Gaming My Way

24 Apr

Why Tell a Story Through Roleplaying Games?

Writing a good story is difficult for me. I always want to get to the exciting parts, and I usually find myself skipping a lot of the plot buildup and character development. In short, I end up writing short, choppy stories that leave people feeling like the conclusion just shouldn’t have come out of the beginning I wrote.

This is a problem, since I have lots of stories I want to tell, but telling them through writing is difficult, and I don’t have the budget to start doing television or independent films. Nor the drive for doing film or television, for that matter.

The solution for me is roleplaying games. By playing with a group of people, I can set up the world things are happening in, worry about developing a couple of important characters, and let the players do the rest of the character development. I get to tell my stories through the world, and the players expand upon those stories and create some of their own.

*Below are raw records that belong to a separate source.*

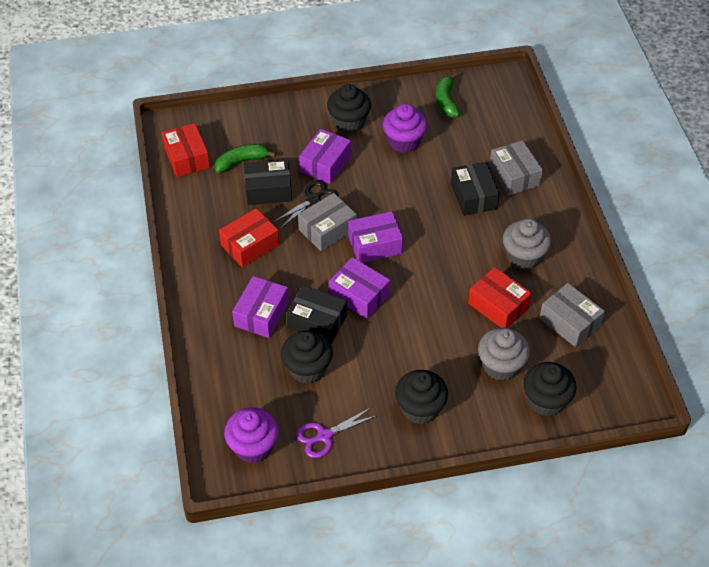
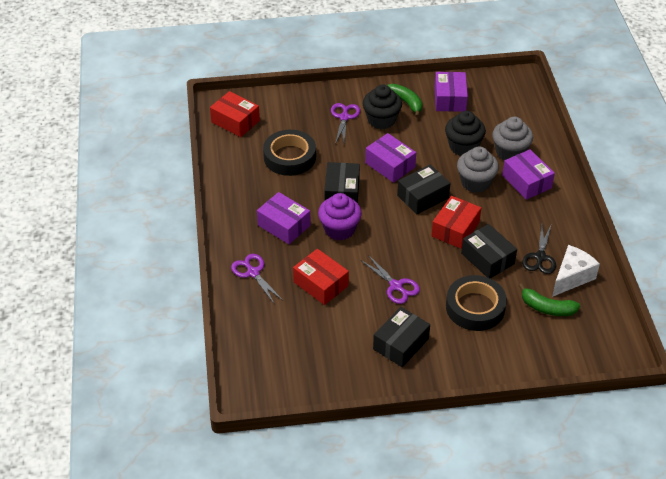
black box: 3 -> 4
black cupcake: 4 -> 2
black tape: 0 -> 2
grey box: 3 -> 0
purple cupcake: 2 -> 1
purple scissors: 1 -> 3
white cheese: 0 -> 1

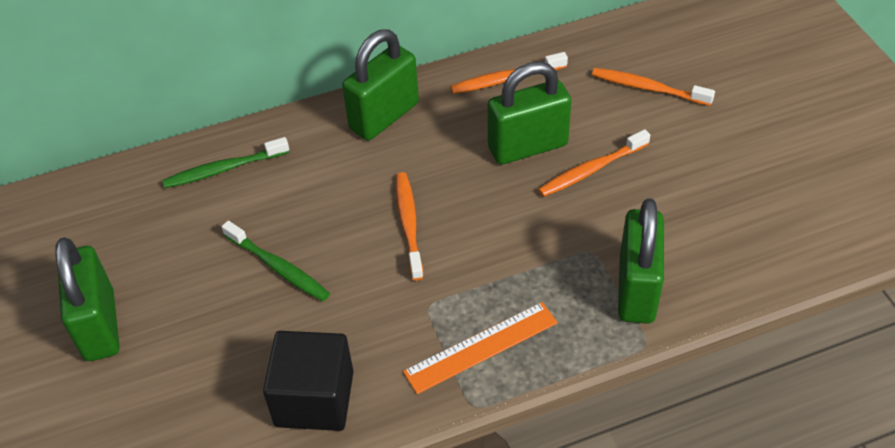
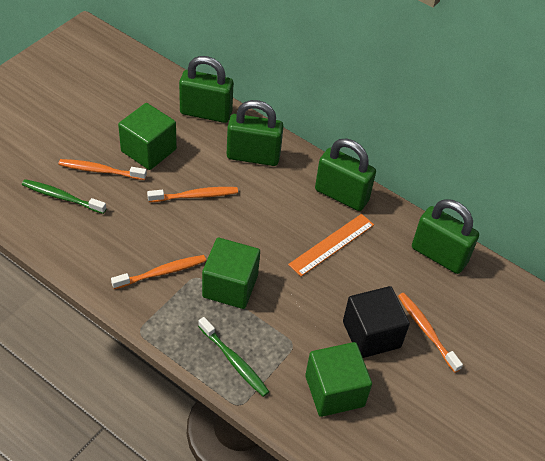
green cube: 0 -> 3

Not only that, but having other people around helps me pace things a little better because the way they develop their characters reminds me of things I need to do to better develop the characters I’m responsible for. In addition, the character development all around reminds me of things I need to do to keep the plot consistent and interesting. This keeps the story on track and believable… as believable as any high fantasy gets at least.

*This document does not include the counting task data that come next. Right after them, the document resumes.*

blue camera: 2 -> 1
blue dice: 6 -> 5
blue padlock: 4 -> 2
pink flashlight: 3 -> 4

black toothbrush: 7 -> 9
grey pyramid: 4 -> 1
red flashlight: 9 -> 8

Since everyone is doing some of the work concurrently, we get to the climaxes of any given plot arc sooner in a game than I would in writing a story as plots running side by side can be worked through at the same time, with some adjudication from the GM as necessary. When I GM, I make sure the players eventually find out the full story of what happened behind the scenes as well, because I think it’s more fun when everyone gets to see what really happened and understands why things resolved as they did. I usually try to let them unravel this within the game, though if a plot arc is sufficiently over, I’ll flat out tell them if they haven’t found out in game.

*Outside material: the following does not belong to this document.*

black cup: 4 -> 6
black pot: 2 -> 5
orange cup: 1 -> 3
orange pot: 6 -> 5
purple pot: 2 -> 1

Sure, this has occasional disadvantages, as sometimes the players bring a story a way you would prefer it not to go, but most of the time, I’ve found it ends up being better in the end than what I originally planned. As well, some players may be more interested in breaking the system than telling a good story. I’ve found most players of this mindset really just want to be extremely powerful though, and can be convinced to do some roleplaying as well, as long as the roleplaying doesn’t interfere with the stats on their character sheet. This is fine with me, as long as the other players can still have fun and the exceedingly powerful character is just a good build that fits in the spirit of the rules.

In the end, I find roleplaying games are a very rewarding way of presenting a story, that helps to take the load off one person, spread the work around a little, and allow everyone to tell a new, epic tale.